The evening’s event will open with a panel featuring Prof Dianne Marie Stewart, Prof. Dr Yanique Hume and Prof. Dr TJ Desch-Obi and will culminate in procession led by Moko Jumbie King of The Band Adrian ‘Daddy Jumbie’ Young with rhythmic support from the Egbe Omo Oni Isese drumline. The procession will end at it’s beginning where refreshments & entertainment by DJ Prizt of The Burg Vintage, awaits.

“Kongo is here, in your cell phones, in the batteries of your electric cars,” Young said in a recent interview at his atelier at Propaganda Space, Erthig Road, Belmont.

Congo, or Kongo as it is often styled, is also here because of our history in the plantation economy and African chattel slavery. In another kind of “extraction”, enslaved people from the Central African region were brought to Trinidad and Tobago; they and the cultural retentions that linger in their wake are remembered in TT culture as “Kongo.”

“And this is our way to recognize that ‘Kongo dey’ but it exists in Trinidad; it seems invisible, but it’s here, in ‘Kongo pepper’, in the way we say, ‘One day, one day, Kongo tey.’” The long-time phrase harks to the Kongo spiritual philosophy that there is a natural order to things, a cycle of death and rebirth, a pendulum that will swing back over time to restore balance and order.
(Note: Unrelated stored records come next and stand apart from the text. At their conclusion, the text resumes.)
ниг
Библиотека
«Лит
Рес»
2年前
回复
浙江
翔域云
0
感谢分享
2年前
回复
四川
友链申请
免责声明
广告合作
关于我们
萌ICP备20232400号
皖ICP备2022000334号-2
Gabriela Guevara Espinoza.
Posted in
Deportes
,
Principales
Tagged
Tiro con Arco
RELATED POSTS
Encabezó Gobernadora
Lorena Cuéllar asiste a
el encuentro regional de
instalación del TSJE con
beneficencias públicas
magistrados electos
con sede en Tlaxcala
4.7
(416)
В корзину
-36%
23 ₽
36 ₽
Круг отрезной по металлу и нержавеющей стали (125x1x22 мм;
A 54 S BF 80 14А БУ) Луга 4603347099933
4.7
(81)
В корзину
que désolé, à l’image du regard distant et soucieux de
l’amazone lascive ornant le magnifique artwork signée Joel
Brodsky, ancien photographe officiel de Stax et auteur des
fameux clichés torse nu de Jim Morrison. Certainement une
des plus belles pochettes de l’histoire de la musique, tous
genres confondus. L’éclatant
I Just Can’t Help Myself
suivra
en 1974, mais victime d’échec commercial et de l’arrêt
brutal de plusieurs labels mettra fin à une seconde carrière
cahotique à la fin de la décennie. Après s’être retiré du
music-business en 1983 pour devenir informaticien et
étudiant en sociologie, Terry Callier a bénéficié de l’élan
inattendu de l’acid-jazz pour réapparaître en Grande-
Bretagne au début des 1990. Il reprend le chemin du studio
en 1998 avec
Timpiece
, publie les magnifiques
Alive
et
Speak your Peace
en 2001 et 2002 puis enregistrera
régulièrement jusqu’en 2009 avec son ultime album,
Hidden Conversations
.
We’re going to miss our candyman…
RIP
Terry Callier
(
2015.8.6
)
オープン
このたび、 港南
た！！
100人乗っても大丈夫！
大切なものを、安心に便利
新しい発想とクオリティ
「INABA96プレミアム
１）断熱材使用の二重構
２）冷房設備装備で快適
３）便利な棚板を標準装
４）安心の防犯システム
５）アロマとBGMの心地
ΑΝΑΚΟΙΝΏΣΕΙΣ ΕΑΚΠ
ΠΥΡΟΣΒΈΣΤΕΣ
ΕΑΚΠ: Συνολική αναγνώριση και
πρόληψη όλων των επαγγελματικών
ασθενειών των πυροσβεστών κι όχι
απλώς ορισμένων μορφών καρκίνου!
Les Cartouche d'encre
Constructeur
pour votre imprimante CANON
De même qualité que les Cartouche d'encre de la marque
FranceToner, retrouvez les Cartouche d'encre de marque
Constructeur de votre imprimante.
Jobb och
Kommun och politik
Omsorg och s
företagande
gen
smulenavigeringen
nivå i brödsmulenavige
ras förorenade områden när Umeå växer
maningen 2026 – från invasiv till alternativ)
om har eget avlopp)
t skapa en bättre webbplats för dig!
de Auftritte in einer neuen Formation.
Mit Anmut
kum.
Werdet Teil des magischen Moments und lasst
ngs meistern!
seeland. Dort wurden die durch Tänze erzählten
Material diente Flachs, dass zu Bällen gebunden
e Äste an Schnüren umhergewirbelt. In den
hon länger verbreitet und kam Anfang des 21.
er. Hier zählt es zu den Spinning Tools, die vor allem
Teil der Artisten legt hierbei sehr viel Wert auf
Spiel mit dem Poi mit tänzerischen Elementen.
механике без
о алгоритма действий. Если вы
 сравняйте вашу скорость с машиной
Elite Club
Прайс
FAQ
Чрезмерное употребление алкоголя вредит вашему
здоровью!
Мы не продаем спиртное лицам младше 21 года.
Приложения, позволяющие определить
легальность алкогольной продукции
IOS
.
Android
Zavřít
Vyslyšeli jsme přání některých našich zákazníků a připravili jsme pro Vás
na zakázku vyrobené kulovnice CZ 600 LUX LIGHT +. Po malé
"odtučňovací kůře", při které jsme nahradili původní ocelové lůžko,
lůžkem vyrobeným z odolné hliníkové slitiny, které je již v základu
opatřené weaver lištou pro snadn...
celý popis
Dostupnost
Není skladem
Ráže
‘Kongo Dey’, suggests that to point to the conflict in contemporary Congo, we must also point to the Kongo within, hiding in plain sight. ‘Dey’ and “dey”. It’s a performance that cuts through the erasures of the media. The pun continues. In ‘Kongo Dey,’ One can also hear Kongo’s Day. This mas will be a day to acknowledge the living presence of Kongo in Trinbagonian and Caribbean culture. It is veneration, mourning, and protest at once. We shall see Kongo dey and dey and day. In due time.